## SOURCE PASSAGE

* * *

This is the second in a two-part account of my search for the perfect bike fit.
So far in this epic quest (which you can read about here), I discovered that my trusty Dawes did not fit me at all, that bike frame sizes bear very little relation to the size of the person riding them and that spending a large amount of money on a new bike is a lot easier when you have an expert telling you to.
We left our hero standing in Samways (a bike shop in Derby) trying to resuscitate his credit card with a defibrillator and a bar of Kendal Mint Cake. I was the proud owner of a shiny (well, matt grey) new Trek Domane 4.3 and some Specialized Elite (ha ha ha) Road Shoes.
What Happened Next?
Answer: Not a great deal. I had to go home, sans bike (Samways had to do set it up and do all the pre-flight checks), and drive over to Manchester for a Chinese wedding. Which probably isn’t important to the story.
I had to wait until the following Tuesday to pick up the bike. In the meantime, I attempted to juggle the requirements of various family members so that, having picked up the bike, I could go straight over to (be)spoke for my appointment with Andy, the Bike Science fitter.
Thankfully the stars aligned and I was able to book my much-anticipated Retul bike fit for the Tuesday afternoon, after having collected the bike from Samways.
Finally, I was ready to get in front of the motion sensors.
Less Haste, More Speed(play)
Not quite. It transpires that in order to assess your pedaling technique, your bike requires pedals.
I’ll stop with the idiot routine. I’d already discussed pedals with Andy and I had planned to buy them from him. He had recommended Speedplay pedals, since they can be adjusted in an infinite* number of ways to get the optimal set up.
(*Maybe not infinite, but a lot)
The Speedplays also appealed because they are double-sided, like the mountain-biking SPDs that I’ve always used. As far as I’m aware, all other major road pedals have a side that faces up (which you clip into) and a side that faces down (which you don’t). To be honest, clipping in and out of pedals happens much less in the Derbyshire hills than on the London commute, but at least it’s one habit that I don’t need to break.

* * *

## TASK ITEM
Write out the bike-fit account again, starting with "Less Haste, More" and going on through "optimal set up.", and swap "pedals" for "cranks". The lines that come next are separate material and not part of the bike-fit account.

## DATASET
* * *

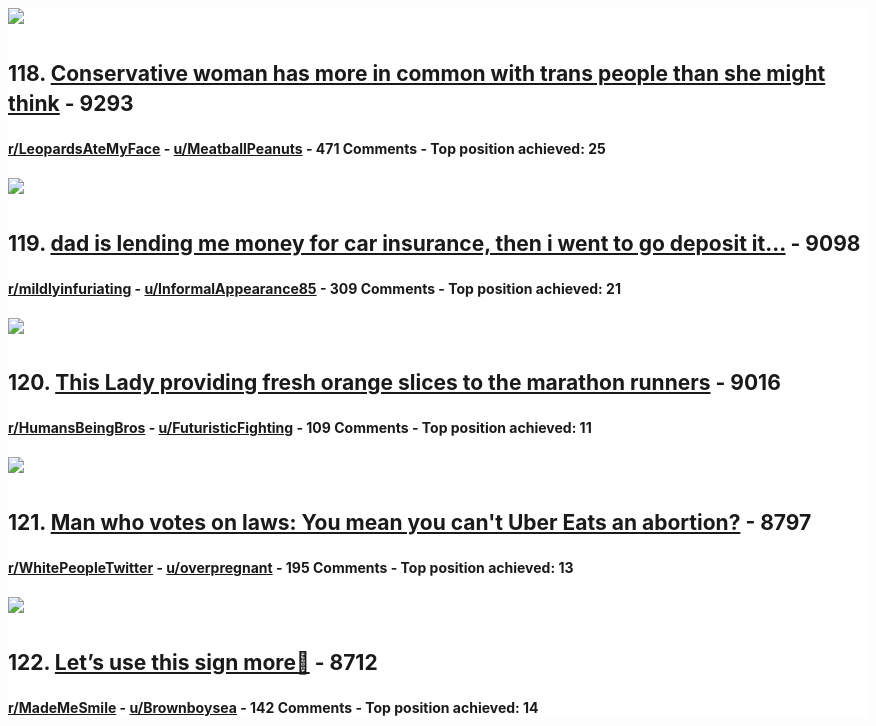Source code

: <a href="https://v.redd.it/30pke3tyfgwa1"><img src="https://external-preview.redd.it/IWPHd1AdjtREBNnMpKN236QOUazrH0yz25dVir3PM18.png?width=140&amp;height=140&amp;crop=140:140,smart&amp;format=jpg&amp;v=enabled&amp;lthumb=true&amp;s=3417516fef7361ca118a1ec19733b50d4d3613da"></img></a>

## 118. [Conservative woman has more in common with trans people than she might think](http://reddit.com/r/LeopardsAteMyFace/comments/130jvmh/conservative_woman_has_more_in_common_with_trans/) - 9293
#### [r/LeopardsAteMyFace](http://reddit.com/r/LeopardsAteMyFace) - [u/MeatballPeanuts](http://reddit.com/u/MeatballPeanuts) - 471 Comments - Top position achieved: 25

<a href="https://i.redd.it/cx4zpkutkgwa1.jpg"><img src="https://b.thumbs.redditmedia.com/syrCTvOQbmNzxdfNt5g-LhPZ6kzi-8GsS7vMXE2D38Q.jpg"></img></a>

## 119. [dad is lending me money for car insurance, then i went to go deposit it...](http://reddit.com/r/mildlyinfuriating/comments/13166qo/dad_is_lending_me_money_for_car_insurance_then_i/) - 9098
#### [r/mildlyinfuriating](http://reddit.com/r/mildlyinfuriating) - [u/InformalAppearance85](http://reddit.com/u/InformalAppearance85) - 309 Comments - Top position achieved: 21

<a href="https://www.reddit.com/gallery/13166qo"><img src="https://b.thumbs.redditmedia.com/eo5qDq-xZe5ElBV_jRZjls5fUZ6qt0spDOp3HMt3L7Q.jpg"></img></a>

## 120. [This Lady providing fresh orange slices to the marathon runners](http://reddit.com/r/HumansBeingBros/comments/131bnv2/this_lady_providing_fresh_orange_slices_to_the/) - 9016
#### [r/HumansBeingBros](http://reddit.com/r/HumansBeingBros) - [u/FuturisticFighting](http://reddit.com/u/FuturisticFighting) - 109 Comments - Top position achieved: 11

<a href="https://v.redd.it/jd94inw2miwa1"><img src="https://b.thumbs.redditmedia.com/R_QPknbuOmRmkMCOSYEk0daeZvp79dfg5qJlTUbibqQ.jpg"></img></a>

## 121. [Man who votes on laws: You mean you can't Uber Eats an abortion?](http://reddit.com/r/WhitePeopleTwitter/comments/130l728/man_who_votes_on_laws_you_mean_you_cant_uber_eats/) - 8797
#### [r/WhitePeopleTwitter](http://reddit.com/r/WhitePeopleTwitter) - [u/overpregnant](http://reddit.com/u/overpregnant) - 195 Comments - Top position achieved: 13

<a href="https://i.redd.it/l5v3ovatbfwa1.png"><img src="https://b.thumbs.redditmedia.com/oPbNnR9Nntujf50HG_EaS3dGGH0lrEBYaLXey-nxtHY.jpg"></img></a>

## 122. [Let’s use this sign more🫰](http://reddit.com/r/MadeMeSmile/comments/131bp9m/lets_use_this_sign_more/) - 8712
#### [r/MadeMeSmile](http://reddit.com/r/MadeMeSmile) - [u/Brownboysea](http://reddit.com/u/Brownboysea) - 142 Comments - Top position achieved: 14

* * *

## RESPONSE BOX
Less Haste, More Speed(play)
Not quite. It transpires that in order to assess your pedaling technique, your bike requires cranks.
I’ll stop with the idiot routine. I’d already discussed cranks with Andy and I had planned to buy them from him. He had recommended Speedplay cranks, since they can be adjusted in an infinite* number of ways to get the optimal set up.